◆ ТЕКСТ ДОКУМЕНТА:
>>>>

Артиллерийский шквал нарастал. Силой своей он насытил сердца балтийцев, напружинил их мускулы и оборвался так же вдруг, как начался.

В небо взметнулись две красных ракеты — сигнал атаки. Над болотом уже гремел балтийский победный клич. Впереди всех, легко перепрыгивая пни и кочки, бежали Яковлев и Гавриленко».

Из «Красного флота»:

«Необходимо было форсировать проволочные заграждения. По приказу командира краснофлотцев двинулись вперед. Впереди шел старший лейтенант Яковлев. Враг открыл сильный огонь, но военные моряки продолжали продвигаться. Фашистская пуля ранила командира. Истекая кровью, Яковлев приказал краснофлотцу Гавриленко:

— Идите вперед, только вперед… Помощь мне окажете потом».

Последний бой, кроме здоровья, лишил меня еще и писем того времени. Не один раз после ранения меня раздевали и одевали. И вся переписка с матерью и отцом, с девчонками и ребятами из класса, с фронтовыми товарищами, с тыловыми незнакомками была кем-то выброшена, видимо, за ненадобностью. Не до этого было. Теперь бы мне эти письма. Опубликовал бы пронзительные страницы живой жизни. Исчез и пистолет «вальтер», который был подарен мне командиром бригады.

Закончилась фронтовая жизнь. Я уже писал, что ненавижу любую войну, дал тогда себе слово не стрелять сорок лет. Видимо, считал, что дольше не проживу. И сейчас у меня в памяти отчетливее всего не фронтовые выпивки, которых было много, не стрельба, не гул над землей, а мертвые ребята, которые остались навеки там, в болотах, очень часто по дурости командиров. Сама система даже из умных командиров делала дураков и карьеристов, и последние, очень часто без нужды, гнали солдат на смерть.

<<<<

◆ ИСХОДНЫЕ ДАННЫЕ:
>>>>

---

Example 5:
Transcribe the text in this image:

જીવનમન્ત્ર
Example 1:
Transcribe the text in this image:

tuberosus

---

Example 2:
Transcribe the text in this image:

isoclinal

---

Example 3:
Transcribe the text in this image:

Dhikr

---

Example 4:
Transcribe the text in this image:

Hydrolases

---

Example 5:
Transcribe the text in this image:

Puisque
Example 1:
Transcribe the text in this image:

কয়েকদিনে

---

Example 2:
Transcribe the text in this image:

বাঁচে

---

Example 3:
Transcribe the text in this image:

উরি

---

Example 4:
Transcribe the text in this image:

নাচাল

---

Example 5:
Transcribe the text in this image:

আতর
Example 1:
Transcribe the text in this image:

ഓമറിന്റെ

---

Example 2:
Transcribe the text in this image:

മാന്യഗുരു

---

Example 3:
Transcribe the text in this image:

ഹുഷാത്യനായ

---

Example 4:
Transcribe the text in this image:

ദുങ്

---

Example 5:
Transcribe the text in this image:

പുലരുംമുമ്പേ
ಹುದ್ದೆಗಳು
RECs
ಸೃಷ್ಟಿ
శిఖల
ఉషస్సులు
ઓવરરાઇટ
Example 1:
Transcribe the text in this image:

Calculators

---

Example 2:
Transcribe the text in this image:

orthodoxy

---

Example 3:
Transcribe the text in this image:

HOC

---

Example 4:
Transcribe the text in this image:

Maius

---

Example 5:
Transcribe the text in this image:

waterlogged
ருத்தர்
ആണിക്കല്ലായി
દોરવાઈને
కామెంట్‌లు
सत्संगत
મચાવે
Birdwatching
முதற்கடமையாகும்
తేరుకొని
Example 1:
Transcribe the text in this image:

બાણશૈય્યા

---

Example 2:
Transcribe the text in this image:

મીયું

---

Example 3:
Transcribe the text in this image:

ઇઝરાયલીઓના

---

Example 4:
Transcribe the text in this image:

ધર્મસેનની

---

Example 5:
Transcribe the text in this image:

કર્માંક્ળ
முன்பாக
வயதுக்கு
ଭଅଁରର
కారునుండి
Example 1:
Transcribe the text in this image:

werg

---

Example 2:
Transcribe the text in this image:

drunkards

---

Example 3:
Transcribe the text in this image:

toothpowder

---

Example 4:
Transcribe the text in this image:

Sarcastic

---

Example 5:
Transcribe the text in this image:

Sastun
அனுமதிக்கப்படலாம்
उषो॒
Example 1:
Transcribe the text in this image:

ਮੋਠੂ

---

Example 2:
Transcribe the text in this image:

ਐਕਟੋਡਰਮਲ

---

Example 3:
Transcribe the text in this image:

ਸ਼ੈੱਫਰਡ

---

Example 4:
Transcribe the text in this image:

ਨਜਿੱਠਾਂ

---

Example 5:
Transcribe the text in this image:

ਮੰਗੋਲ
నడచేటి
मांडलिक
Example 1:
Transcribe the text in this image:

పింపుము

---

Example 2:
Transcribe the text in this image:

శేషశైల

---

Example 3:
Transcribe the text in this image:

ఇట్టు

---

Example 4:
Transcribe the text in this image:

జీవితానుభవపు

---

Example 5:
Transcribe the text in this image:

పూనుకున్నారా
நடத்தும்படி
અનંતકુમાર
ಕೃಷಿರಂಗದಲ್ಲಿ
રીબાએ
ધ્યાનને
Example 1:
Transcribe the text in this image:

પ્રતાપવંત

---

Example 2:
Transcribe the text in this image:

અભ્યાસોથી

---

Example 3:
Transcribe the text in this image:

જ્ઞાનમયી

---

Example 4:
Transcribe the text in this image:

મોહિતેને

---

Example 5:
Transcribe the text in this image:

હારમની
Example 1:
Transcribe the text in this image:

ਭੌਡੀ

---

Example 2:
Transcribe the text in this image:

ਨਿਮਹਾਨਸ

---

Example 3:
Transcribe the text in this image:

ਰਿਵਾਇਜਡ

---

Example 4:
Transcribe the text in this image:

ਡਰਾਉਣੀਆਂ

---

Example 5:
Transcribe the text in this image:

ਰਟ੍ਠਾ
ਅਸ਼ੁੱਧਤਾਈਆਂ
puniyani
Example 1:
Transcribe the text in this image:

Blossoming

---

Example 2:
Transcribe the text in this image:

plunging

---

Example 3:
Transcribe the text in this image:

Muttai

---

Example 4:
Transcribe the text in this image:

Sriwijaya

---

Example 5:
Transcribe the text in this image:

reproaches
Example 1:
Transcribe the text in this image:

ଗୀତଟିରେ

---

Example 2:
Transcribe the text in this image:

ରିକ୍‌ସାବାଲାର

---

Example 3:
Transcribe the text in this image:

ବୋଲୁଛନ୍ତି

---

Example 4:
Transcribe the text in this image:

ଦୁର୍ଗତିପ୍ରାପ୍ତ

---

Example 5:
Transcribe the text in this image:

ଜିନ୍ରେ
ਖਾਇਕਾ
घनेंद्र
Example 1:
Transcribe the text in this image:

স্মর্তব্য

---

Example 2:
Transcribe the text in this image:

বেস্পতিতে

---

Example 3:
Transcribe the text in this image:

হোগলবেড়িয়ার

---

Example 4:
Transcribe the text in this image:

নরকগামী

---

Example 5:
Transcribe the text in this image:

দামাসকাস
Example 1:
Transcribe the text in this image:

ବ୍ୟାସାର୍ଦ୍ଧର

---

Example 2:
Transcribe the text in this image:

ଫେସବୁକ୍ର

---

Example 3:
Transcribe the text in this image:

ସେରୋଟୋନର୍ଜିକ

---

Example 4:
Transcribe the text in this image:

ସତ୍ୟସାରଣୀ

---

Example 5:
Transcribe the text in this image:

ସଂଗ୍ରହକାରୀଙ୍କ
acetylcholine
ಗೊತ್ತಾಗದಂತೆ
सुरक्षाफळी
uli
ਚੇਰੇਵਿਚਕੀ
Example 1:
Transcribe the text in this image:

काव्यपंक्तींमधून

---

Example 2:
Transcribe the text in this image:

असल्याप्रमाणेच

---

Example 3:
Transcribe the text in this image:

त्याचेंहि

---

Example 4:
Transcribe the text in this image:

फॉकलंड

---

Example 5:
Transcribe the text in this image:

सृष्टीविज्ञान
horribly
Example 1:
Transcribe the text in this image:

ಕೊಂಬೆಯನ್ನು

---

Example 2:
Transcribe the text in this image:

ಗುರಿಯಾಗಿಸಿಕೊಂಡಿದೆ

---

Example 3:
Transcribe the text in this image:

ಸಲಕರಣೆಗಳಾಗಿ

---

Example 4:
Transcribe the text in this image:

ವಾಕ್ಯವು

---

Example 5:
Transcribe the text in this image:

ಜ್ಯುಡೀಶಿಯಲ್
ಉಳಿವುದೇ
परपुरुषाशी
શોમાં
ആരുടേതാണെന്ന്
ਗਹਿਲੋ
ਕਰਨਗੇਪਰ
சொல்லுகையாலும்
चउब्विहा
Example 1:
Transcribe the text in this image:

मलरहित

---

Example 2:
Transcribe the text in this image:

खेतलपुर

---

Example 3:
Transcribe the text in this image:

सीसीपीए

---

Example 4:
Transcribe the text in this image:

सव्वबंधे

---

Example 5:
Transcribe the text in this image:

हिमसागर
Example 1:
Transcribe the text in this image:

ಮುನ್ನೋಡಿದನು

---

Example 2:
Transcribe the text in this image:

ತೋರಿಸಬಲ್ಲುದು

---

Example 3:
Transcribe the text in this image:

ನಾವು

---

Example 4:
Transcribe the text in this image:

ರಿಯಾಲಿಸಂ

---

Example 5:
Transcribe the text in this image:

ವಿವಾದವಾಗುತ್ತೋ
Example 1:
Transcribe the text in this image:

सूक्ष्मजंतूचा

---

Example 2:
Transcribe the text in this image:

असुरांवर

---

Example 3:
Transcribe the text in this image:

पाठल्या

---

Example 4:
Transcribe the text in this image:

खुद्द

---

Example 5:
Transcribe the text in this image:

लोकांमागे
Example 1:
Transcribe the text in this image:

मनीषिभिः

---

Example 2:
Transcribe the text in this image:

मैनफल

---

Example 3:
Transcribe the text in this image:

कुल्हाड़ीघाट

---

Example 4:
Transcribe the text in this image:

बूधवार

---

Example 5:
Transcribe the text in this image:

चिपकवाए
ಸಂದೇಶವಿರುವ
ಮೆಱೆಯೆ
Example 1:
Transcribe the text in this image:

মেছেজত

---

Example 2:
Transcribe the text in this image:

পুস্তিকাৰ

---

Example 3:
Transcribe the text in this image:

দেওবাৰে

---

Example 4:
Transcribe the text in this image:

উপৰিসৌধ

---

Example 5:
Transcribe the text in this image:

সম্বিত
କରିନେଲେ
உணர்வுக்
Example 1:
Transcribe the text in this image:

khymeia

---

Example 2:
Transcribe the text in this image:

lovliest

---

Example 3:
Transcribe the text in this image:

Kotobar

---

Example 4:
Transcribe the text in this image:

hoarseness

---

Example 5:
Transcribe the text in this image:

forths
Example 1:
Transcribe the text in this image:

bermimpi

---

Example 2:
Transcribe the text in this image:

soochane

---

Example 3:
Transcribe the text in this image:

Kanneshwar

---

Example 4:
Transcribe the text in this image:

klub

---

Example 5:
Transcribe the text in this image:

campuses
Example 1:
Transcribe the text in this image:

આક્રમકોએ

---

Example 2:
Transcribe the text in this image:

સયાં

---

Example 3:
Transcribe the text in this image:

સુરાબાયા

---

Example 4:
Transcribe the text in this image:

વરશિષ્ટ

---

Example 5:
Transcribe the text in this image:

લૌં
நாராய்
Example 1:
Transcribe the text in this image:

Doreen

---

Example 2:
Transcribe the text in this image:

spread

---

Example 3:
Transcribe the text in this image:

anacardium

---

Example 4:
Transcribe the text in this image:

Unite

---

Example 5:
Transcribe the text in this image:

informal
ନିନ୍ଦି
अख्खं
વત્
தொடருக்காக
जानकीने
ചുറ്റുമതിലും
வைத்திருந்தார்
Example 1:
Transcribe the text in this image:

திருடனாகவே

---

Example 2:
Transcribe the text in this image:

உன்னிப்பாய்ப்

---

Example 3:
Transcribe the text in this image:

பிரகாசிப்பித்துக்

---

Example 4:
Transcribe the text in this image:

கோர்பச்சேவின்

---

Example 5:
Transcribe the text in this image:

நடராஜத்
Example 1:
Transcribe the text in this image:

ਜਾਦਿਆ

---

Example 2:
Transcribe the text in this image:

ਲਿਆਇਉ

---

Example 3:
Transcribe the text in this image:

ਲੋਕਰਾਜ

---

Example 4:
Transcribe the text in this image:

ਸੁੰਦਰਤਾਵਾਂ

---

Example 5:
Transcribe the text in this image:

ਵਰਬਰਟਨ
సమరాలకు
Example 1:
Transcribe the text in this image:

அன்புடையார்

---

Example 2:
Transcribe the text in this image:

<<<<

◆ СПИСОК ЗАДАНИЙ:
[A] Какой пистолет исчез у рассказчика из фронтовых воспоминаний и кто его подарил?
[B] Переведите на английский язык предложение из фронтовых воспоминаний: «В небо взметнулись две красных ракеты — сигнал атаки».
[C] Продолжите фронтовые воспоминания с того места, на котором они заканчиваются.

◆ ОТВЕТЫ К ЗАДАНИЯМ:
[A] Пистолет «вальтер», подаренный командиром бригады.

[B] Two red flares shot up into the sky — the signal to attack.

[C]
У мертвых крепкая память. Простят ли?

У каждого поколения свои стихи и песни. Я очень люблю одно из стихотворений Сергея Орлова. Он пришел на войну совсем юным, чудом уцелел в 1944 году в горящем танке. И написал строки о погибших ребятах, поэт не один раз видел их лица вечного укора.

«Его зарыли в шар земной. А был он лишь солдат, всего, друзья, солдат простой, без званий и наград. Ему как мавзолей земля — на миллион веков…»

Можно сколько угодно говорить о величии подвига, но вот солдату досталась «земля — на миллион веков». Зачем ему этот всепланетный мавзолей? Человек жить хотел. Мне очень близки раздумья об этой войне писателей-фронтовиков Виктора Астафьева, Александра Адамовича, Григория Бакланова, Василя Быкова, Константина Воробьева, Даниила Гранина, Василия Гроссмана, Вячеслава Кондратьева, Виктора Курочкина, Константина Симонова.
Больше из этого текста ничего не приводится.